Other arms of government also have been targeting Pakistan, including Home Minister P. Chidambaram and Defence Minister AK Antony. 

As recently as Tuesday, Mr Antony described Pakistan as the “epicentre of terrorism” – a phrase commonly heard from Indian leaders these days.

After Mr Narayanan’s comments hit the news, Mr Mukherjee was put in a spot. When reporters confronted him, he stood his ground.

“Whatever he said was in his own way. We have not received any official response from Pakistan on any progress made by them in their investigations after we sent the dossier to them,” Mr Mukherjee said.

Behind the irritations is a complex web of relationships in the ruling Congress party and government.

The post of NSA is a relatively new phenomenon in India, invented by the government of former prime minister Atal Bihari Vajpayee. Copied from Washington DC, it is a sign of the rising influence of America on Indian affairs.

Mr Vajpayee picked his Principal Secretary Brajesh Mishra to be his NSA. Cool and formidable, the stiff-necked Mr Mishra virtually ran the government, often rubbing up against Home Minister LK Advani, the powerful No. 2 in Cabinet. On foreign policy, he often ruffled the Ministry of External Affairs but, as a former foreign service officer himself, every bureaucrat there was junior to him and therefore, intimidated.

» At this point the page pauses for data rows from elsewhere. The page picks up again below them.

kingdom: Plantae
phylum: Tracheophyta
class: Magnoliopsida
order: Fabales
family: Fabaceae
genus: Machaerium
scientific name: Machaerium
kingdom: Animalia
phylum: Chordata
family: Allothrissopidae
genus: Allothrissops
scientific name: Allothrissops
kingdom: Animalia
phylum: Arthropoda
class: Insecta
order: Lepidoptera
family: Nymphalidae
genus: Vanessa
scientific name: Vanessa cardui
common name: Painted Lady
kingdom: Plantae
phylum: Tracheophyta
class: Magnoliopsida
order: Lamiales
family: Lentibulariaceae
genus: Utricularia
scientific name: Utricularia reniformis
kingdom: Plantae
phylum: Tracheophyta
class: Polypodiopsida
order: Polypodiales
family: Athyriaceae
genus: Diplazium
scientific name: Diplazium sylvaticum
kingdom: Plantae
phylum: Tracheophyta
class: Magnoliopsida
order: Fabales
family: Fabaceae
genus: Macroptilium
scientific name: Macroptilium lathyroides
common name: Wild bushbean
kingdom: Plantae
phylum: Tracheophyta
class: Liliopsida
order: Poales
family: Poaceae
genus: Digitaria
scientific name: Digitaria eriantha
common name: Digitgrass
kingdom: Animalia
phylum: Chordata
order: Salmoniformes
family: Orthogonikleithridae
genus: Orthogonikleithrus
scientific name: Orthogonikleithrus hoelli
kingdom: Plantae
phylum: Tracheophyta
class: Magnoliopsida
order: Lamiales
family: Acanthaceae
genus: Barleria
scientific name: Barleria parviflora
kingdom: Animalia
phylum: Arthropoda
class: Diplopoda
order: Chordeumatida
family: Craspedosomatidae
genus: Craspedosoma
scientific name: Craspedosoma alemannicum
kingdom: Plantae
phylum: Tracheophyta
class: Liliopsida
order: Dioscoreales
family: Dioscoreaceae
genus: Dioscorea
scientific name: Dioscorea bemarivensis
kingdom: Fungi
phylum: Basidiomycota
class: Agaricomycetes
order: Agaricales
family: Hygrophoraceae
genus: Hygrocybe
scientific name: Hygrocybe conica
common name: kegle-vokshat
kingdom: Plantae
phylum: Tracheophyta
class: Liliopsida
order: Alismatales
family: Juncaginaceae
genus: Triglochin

When Dr Singh succeeded Mr Vajpayee, his initial choice for NSA also was a retired diplomat, Jyoti Dixit. But Mr Dixit died suddenly and Mr Narayanan, then in charge of internal security, was pitchforked into the job.

Mr Narayanan raises hackles in government for a variety of reasons. 

For one thing, he is a policeman - a long-serving intelligence chief to three prime ministers. In the bureaucratic hierarchy deeply dominated by the Indian Administrative Service, the police come third in preference after the Indian Foreign Service.

Second, his loyalty to his political masters is unquestioned. In this case, it is Mrs Sonia Gandhi followed by PM Singh. 

Heavyweight political leaders like Mr Mukherjee may have reason to fear that Mr Narayanan, to whom the various intelligence chiefs report, may be keeping a weather eye on him. 

It is no secret that much as the Gandhi family finds Mr Mukherjee useful in government and in Congress party affairs, they are uneasy about his clout and fear his ambitions.